Anna8888 · 29/03/2007 14:51

I certainly wouldn't find those kind of conversations very attractive... maybe you could decide to veto "what went wrong last time" as a topic of dinner conversation?

My partner and I didn't talk about that stuff for ages after we met. But then, we were SO in love that we had other things to do.......

RosaLuxembourg · 29/03/2007 14:54

Xenia - if he pushed her hard enough to bruise her then how is he not a wife beater?

Caligula · 29/03/2007 14:56

I don't know, I suppose if they do talk about it and you read between the lines, you can immediately tell that they're a nutter you want nothing more to do with, so you can move on to the next date.

Caligula · 29/03/2007 14:58

Also agree if he gave his wife a bruise, he must have applied quite some force. (Unless the bruise was from another source of course)

Anna8888 · 29/03/2007 15:01

I'm thinking about this, since quite a few of my friends have been in the position of dating men with former wives, and children.

Generally, the consensus is: WE DON'T WANT TO KNOW. We wanted to focus on attraction, romance etc and knowing whether we have something in common other than a failed relationship.

When you actually settle down together, then you have to deal with it. And you try to deal with it realistically, knowing that carving out a role as a stepmother is always very difficult (and the more you know about what goes on the other side, the better armed you are).

Caligula · 29/03/2007 15:43

Oh I don't know.

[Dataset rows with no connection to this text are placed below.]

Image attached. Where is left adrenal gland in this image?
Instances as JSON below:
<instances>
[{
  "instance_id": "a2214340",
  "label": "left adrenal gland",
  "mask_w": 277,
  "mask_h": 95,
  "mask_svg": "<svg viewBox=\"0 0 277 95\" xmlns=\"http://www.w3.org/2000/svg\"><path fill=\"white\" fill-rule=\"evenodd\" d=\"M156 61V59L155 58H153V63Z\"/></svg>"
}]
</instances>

I'd quite like to know really, but that's probably because I'm incorrigably nosey.

Judy1234 · 29/03/2007 15:45

it's wise to find out reasonably son though. Serial adulterers do it again and again and again no matter how much they're in love with the new woman so you take one of those on at your period. Wife beaters and those with temper issues usually repeat it. Alcoholics won't give up the drink howeve rmuch they love you etc etc so the reason it failed before is good to know. Also it helps you see if someone has emotional intelligence and an ability to explain what went wrong, understand psychology etc and is prepared to admit their mistakes kind of person or someone who think they're always right.

On new years eve to be fair he discussed his child because I asked him as I knew we'd not get any further and I wanted to fill in the time.

Judy1234 · 29/03/2007 15:46

She fell hence the bruise. I think she hit him. Lots of wives abuse their husbands actually physically. It's not often written about but it is so. They'd gone away alone for a weekend to sort stuff out and her love had followed. You can just imagine the situation... of course he might have been lying through his teeth and anyway I didn't like him so there we are.

Anna8888 · 29/03/2007 16:03

All I care about at the beginning is whether I swoon (and see him swoon)...

Freckle · 29/03/2007 16:26

Harman, this is just another example of how he still wants to exert some form of control over you all. He's smarting because he didn't get the final say over which school the children attend and so he wants you to pay for that.

I agree that you should write to him, copying his solicitor (provided you don't still have your own solicitor acting for you), stating that the change of school was initially a joint decision (evidenced by his call to the new school about the name the children would be known by), although he subsequently dithered about it and was made with the best interest of the children in mind. That Wednesdays have always been his contact day and that, as you have had to make arrangements to accommodate the new logistics, then he will have to do the same. Explain that you have new commitments on Wednesdays (you don't have to disclose what these may (or may not!) be) and will therefore not be available to pick up from either school.

If he calls on Wednesdays, I'd let the call go to voicemail, although if the school calls you can still answer - you couldn't do that if your phone is turned off.